Typically, armed personnel wearing masks encircle a village or district in a "sweep operation". They force their way into homes, beat residents and damage property. Suspected militants are taken away. Many never return. Others are simply shot, and fake weapons planted on them, rights groups allege, citing interviews with victims and relatives.

According to Mutsolgov, the Kremlin's counter-terrorism methods have proved entirely counter-productive: "Violence produces more violence. It drives people to the militant underground."

The nature of the armed conflict in the North Caucasus has also mutated. From 1994 to 1996 Boris Yeltsin fought a war against mainly secular Chechen separatists who wanted – like the newly independent Georgians over the mountains – their own constitution and state. In 1999-2004 president Vladimir Putin fought a second Chechen war. The aim was to crush Chechen separatism.

Now, however, the Kremlin is battling another kind of enemy. The new generation of insurgents have an explicitly Islamist goal: to create a radical pan-Caucasian emirate with sharia law, a bit like Afghanistan under the Taliban. In February Umarov vowed to "liberate" not only the North Caucasus and Krasnodar Krai but Astrakhan – on the Caspian Sea -and the Volga region as well.
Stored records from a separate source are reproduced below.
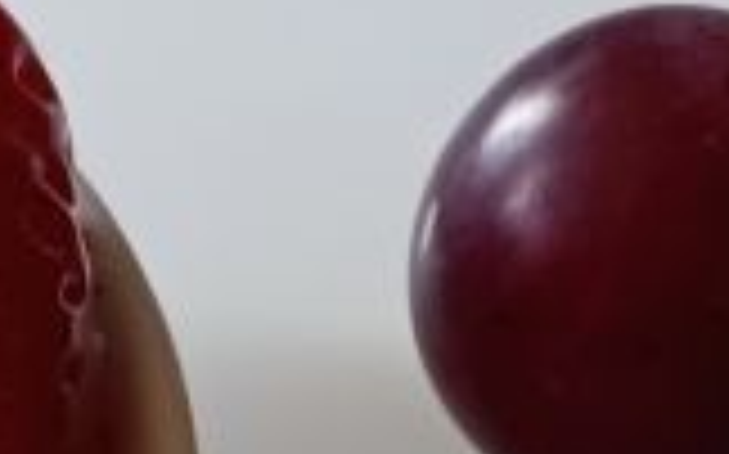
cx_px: 446
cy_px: 1133
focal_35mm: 212
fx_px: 4209
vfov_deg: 5.9
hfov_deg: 9.9
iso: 200
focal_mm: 4
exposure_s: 1/50
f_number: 1.8
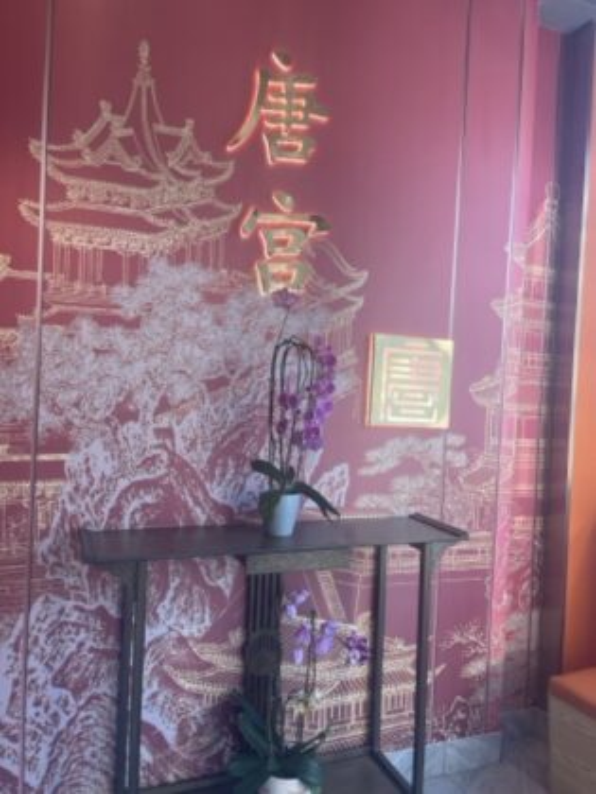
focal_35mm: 25
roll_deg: -2.8
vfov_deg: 69.4
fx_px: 574
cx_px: 298
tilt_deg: -1.9
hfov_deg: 54.9
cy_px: 397
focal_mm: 5.1
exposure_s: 1/120
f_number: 1.6
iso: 64
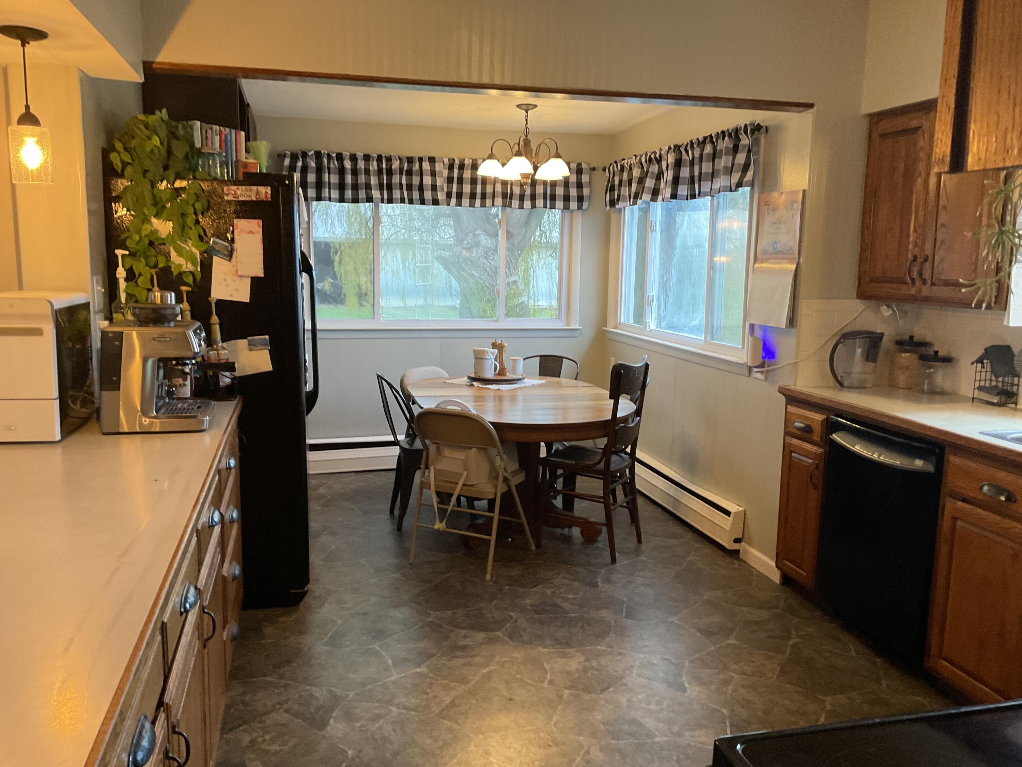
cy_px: 384
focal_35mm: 29
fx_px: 856
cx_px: 511
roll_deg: -1.3
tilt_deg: -7.1
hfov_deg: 61.7
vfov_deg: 48.2
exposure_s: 1/60
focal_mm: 3
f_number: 1.8
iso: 125
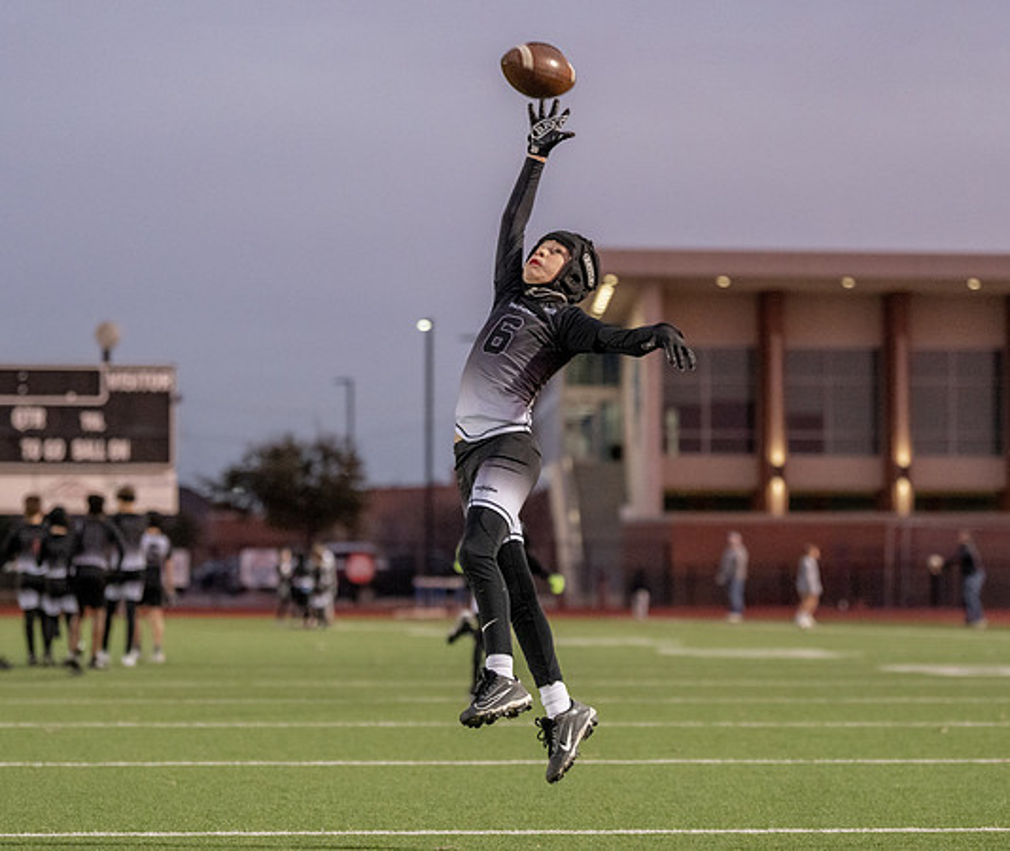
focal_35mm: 133
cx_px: 461
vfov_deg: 12.0
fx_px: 4062
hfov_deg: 14.2
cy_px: 484
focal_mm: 100
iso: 4000
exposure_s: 1/1000
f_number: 2.8
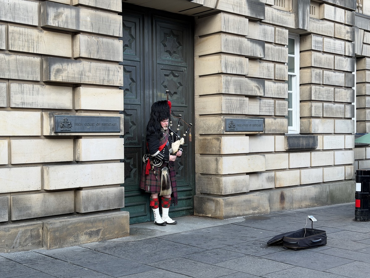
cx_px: 182
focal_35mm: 49
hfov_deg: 38.9
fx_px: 524
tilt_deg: -0.6
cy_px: 141
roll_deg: +0.7
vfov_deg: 29.7
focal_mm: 6.76
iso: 50
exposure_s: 1/131
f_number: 1.78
The rebels' tactics have also grown more fanatical. Umarov has seemingly revived the suicide squads used by his assassinated predecessor Shamil Basaev. Last summer a suicide truck bomber blew up Nazran's police station. Another bomber succeeded in ramming the car of Ingushetia's president, Yunus-Bek Yevkurov. Monday's attack in Moscow was the first in the capital for six years.


I wonder.

Can anyone else see the same dots as I? The dots between action by the "infidel" and the increasing number of volunteers for suicide missions.

I wonder.

Will the connections between "action" and "consequence" ever be realised in the measurement of the futility of "conventional warfare" in the war against terrorism.

I know.

I do not have the answers. I would be immensely powerful and probably equally rich if I did.
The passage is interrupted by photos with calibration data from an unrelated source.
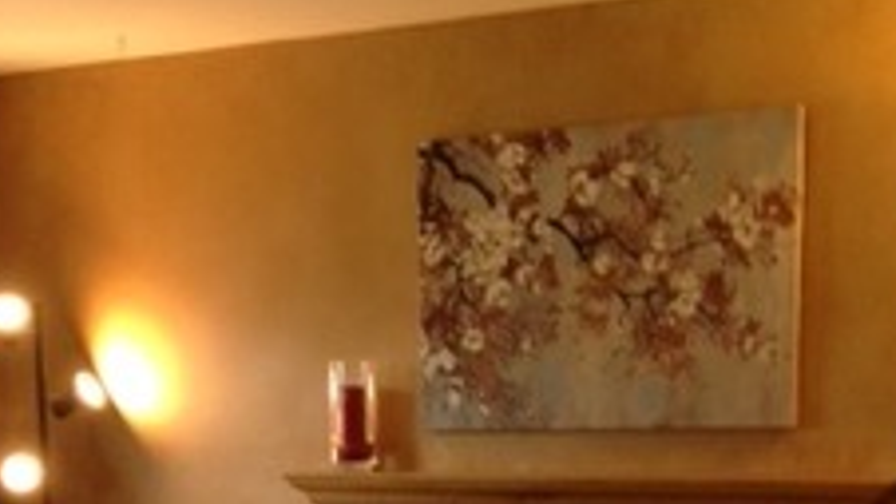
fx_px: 1924
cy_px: 679
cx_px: 272
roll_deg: +1.2
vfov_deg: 14.2
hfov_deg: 26.0
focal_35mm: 81
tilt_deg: -9.2
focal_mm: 4.28
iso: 80
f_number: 2.4
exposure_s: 1/15
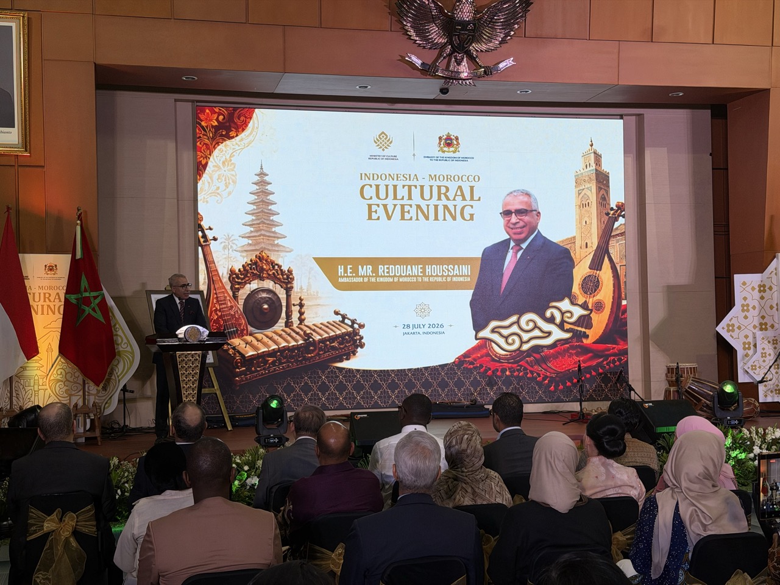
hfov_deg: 39.7
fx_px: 1082
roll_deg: +1.1
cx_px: 390
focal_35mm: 48
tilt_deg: +2.2
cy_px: 292
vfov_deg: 30.3
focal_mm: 6.76
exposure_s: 1/100
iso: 64
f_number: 1.78
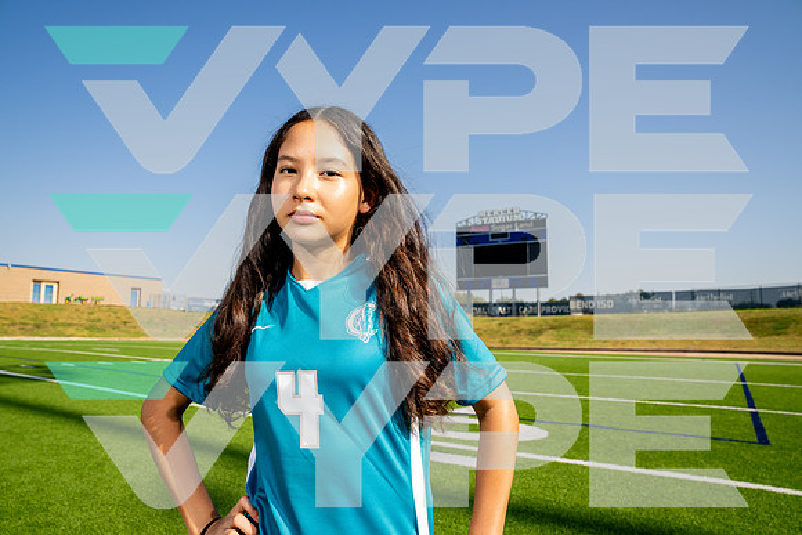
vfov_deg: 53.2
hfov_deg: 73.7
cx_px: 401
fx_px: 535
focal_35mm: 24
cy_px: 268
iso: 50
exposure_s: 1/125
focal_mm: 24
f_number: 7.1
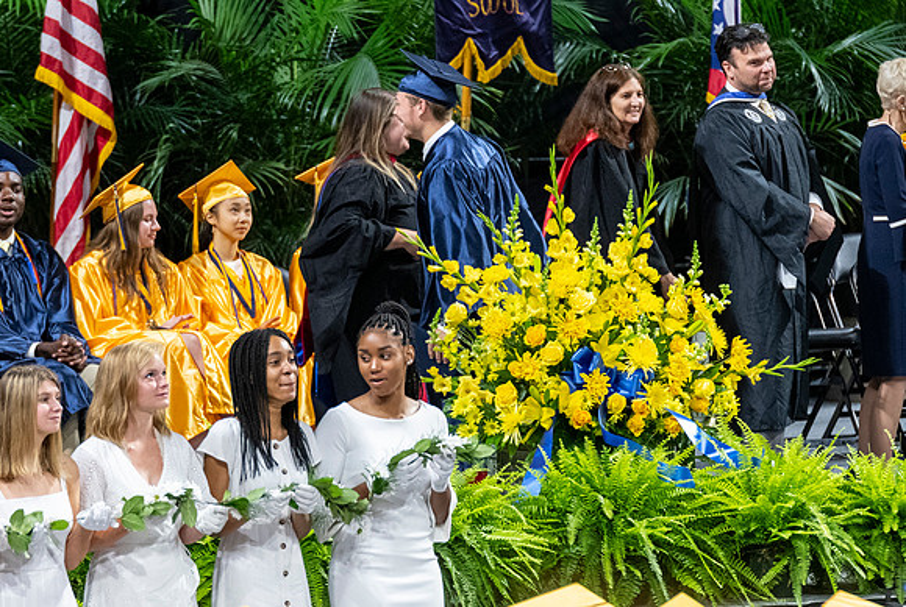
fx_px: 10185
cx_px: 442
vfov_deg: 3.4
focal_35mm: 404
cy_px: 309
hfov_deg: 5.1
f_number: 4
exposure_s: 1/200
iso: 2000
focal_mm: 200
It does seem to me that a very large part of the success of that "war" will come from the removal of "cause". Those "perceived (by the terrorists) causes" I would guess to include US support for Israel, poverty (watch for that one to become of even greater import), inequalities and inequities, and many more I can not imagine.

Perhaps it is another "quote" that came over the radio on Saturday afternoon -

If consumption per head of population in China were to reach the same levels as in the US at present we would need "another seven planets"

Totally unsupported (to my knowledge) by any scientific fact, but not an unimaginable conclusion to reach. After all, how many truly obese people do you see in China?